Prima di fermarci ad osservare il paesaggio, una piccola sosta per chiarire un aspetto importante. Fino ad ora ci siamo limitati a parlare delle obbligazioni come un prestito che una società (o uno stato) richiede a chi le sottoscrive. Ci siamo detti anche che prima di scegliere l’obbligazione dobbiamo capire a chi stiamo prestando i nostri soldi. Ecco, quando acquistiamo una obbligazione dobbiamo essere attenti anche a capire se si tratta di una obbligazione ordinaria o subordinata. Ma cosa significa di preciso? Quando compriamo una obbligazione ordinaria, sappiamo che in caso di fallimento di chi l’ha emessa, saremo tra i primi creditori ad essere rimborsati.
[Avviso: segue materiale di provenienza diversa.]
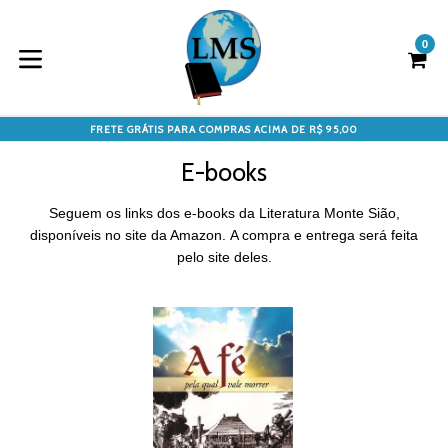
Pular
para
0
Ca
Ca
o
conteúdo
expandir/colapsar
FRETE GRÁTIS PARA COMPRAS ACIMA DE R$ 95,00
E-books
Seguem os links dos e-books da Literatura Monte Sião,
disponíveis no site da Amazon.
A compra e entrega será feita
pelo site deles.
Questo significa che anche in una situazione complicata come quella del fallimento, abbiamo delle buone probabilità di recuperare i nostri soldi. E le obbligazioni subordinate? Cerchiamo di capire come funzionano con un esempio. Immaginate di essere in coda davanti ad un negozio che vende un nuovo smartphone in promozione. Ci sono tante persone che vorrebbero acquistarlo, ma solo pochi pezzi a disposizione. I primi riusciranno ad ottenere il loro smartphone, proprio come per il rimborso delle nostre obbligazioni ordinarie. Gli altri si metteranno in coda sperando di riuscire a raggiungere l’obiettivo. Proprio come in una coda, poi, le obbligazioni subordinate sono di vario tipo. Le meno sicure, cioè chi è in fondo alla coda, sono quelle che presentano il rischio più alto. Prima di scegliere una obbligazione, dunque, leggiamo bene il tipo di obbligazione nella scheda. Delle cedole più alte spesso, come abbiamo già detto, sono collegate a rischi maggiori.
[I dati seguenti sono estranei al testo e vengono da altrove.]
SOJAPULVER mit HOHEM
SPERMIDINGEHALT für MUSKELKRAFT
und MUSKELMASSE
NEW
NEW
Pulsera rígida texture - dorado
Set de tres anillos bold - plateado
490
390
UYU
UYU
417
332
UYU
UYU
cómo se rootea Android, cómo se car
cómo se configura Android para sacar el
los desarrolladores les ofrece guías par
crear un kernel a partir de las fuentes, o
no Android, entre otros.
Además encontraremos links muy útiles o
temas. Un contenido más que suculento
Prima di concludere anche questa tappa, aggiungiamo un altro strumento nel nostro zaino: le obbligazioni convertibili. Cosa sono? Torniamo nel nostro negozio per capire meglio. Capita di acquistare un prodotto, non essere soddisfatti e di poterlo cambiare. Lasciamo il nostro acquisto, aggiungiamo l’eventuale differenza di costo e ritiriamo il nuovo prodotto. Ecco, le obbligazioni convertibili funzionano allo stesso modo. Quando le compriamo ci viene offerta la possibilità, in determinate date ed a condizioni già decise, di poterle convertire in azioni della stessa società. Quindi, entriamo nel negozio ed acquistiamo una obbligazione. Ci torniamo dopo qualche giorno e la sostituiamo con una azione. Abbiamo già parlato della differenza tra questi strumenti, soprattutto per quanto riguarda il rischio. Al momento dell’acquisto, di solito queste obbligazioni ci daranno delle cedole più basse di quelle ordinarie proprio perché ci offrono una possibilità in più. Prima di convertirle, però, dobbiamo ricordarci che stiamo per trasformarle in azioni: possibili guadagni più alti ma soprattutto rischio più alto. Diventeremo soci della nostra società che produce cioccolata. Prima di farlo dobbiamo essere sicuri che ne venderemo tanta.

Siamo giunti così al termine anche di questa tappa del viaggio. Piccola sosta per rilassarci, pronti a ripartire con un nuovo episodio dedicato alle azioni.